そして、見逃してはならないのが、数え38歳の若さで亡くなった天才画家・菱田春草の代表作《水鏡》。


菱田春草《水鏡》明治30年(1897)

天人も衰えるという「天人の五衰」を題材にした作品ですが、水面に映し出された天人の顔は描かれていません。見る人の想像に任せたのでしょうか。
春草が、岡倉天心に従って、横山大観、下村観山らとともに東京美術学校(東京藝術大学の前身)を退任する前年の作品です。



そしてこちらは特別出品、昭和天皇立太子礼奉祝記念《御飾時計》。
最上部に雅楽の舞人をあしらった《御飾時計》は、大正5年(1916)の昭和天皇の立太子礼の際に東京美術学校、東京府立工藝学校、尚工舎時計製造所(シチズン時計株式会社の前身)などにより製作され、大正10年(1921)に東京市(当時)から献上されたもので、このたび藝大文化財保存学専攻保存修復工芸研究室とシチズン時計が行った3年がかりの修復が完了して、展示されることになりました。

東京美術学校監造、東京府立工藝学校経始、
尚工舎時計製造完成《御飾時計》大正10年(1921)
秋篠宮家所蔵


完成以来100年前ぶりのお披露目です。
毎正時には時報が鳴り、15分ごとに舞楽の舞人たちが太鼓をたたき、文字盤の横にとまる鳩が羽を広げながら鳴く絡繰りになっているので、タイミングがよければ動く様子が見られるかもしれません。

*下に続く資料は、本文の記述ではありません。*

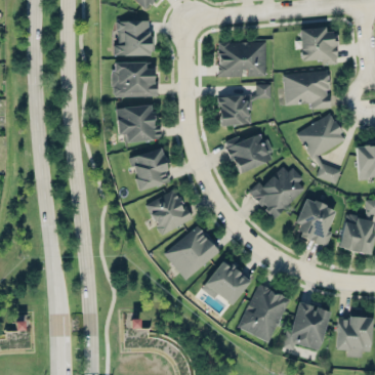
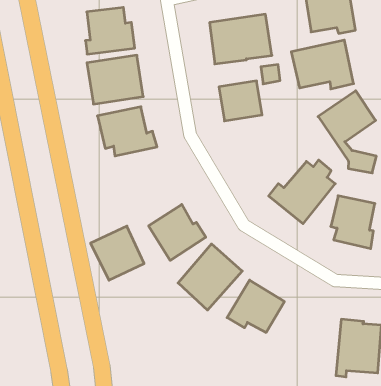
building: [226,134,275,172] -> none
building: [129,148,171,191] -> [91,226,144,280]
building: [238,284,290,342] -> none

映像コーナーでは、《御飾時計》の絡繰りの様子や、雅楽の演奏などの映像が上映されているので、ぜひこちらもご覧ください。


3階展示室ではSDGs×ARTs展が同時開催中。観覧無料・予約不要です。
期間は8月31日(火)まで。



次回展「藝大コレクション展2021 Ⅱ期 東京美術学校の図案ー大戦前の卒業制作を中心に」も楽しみです。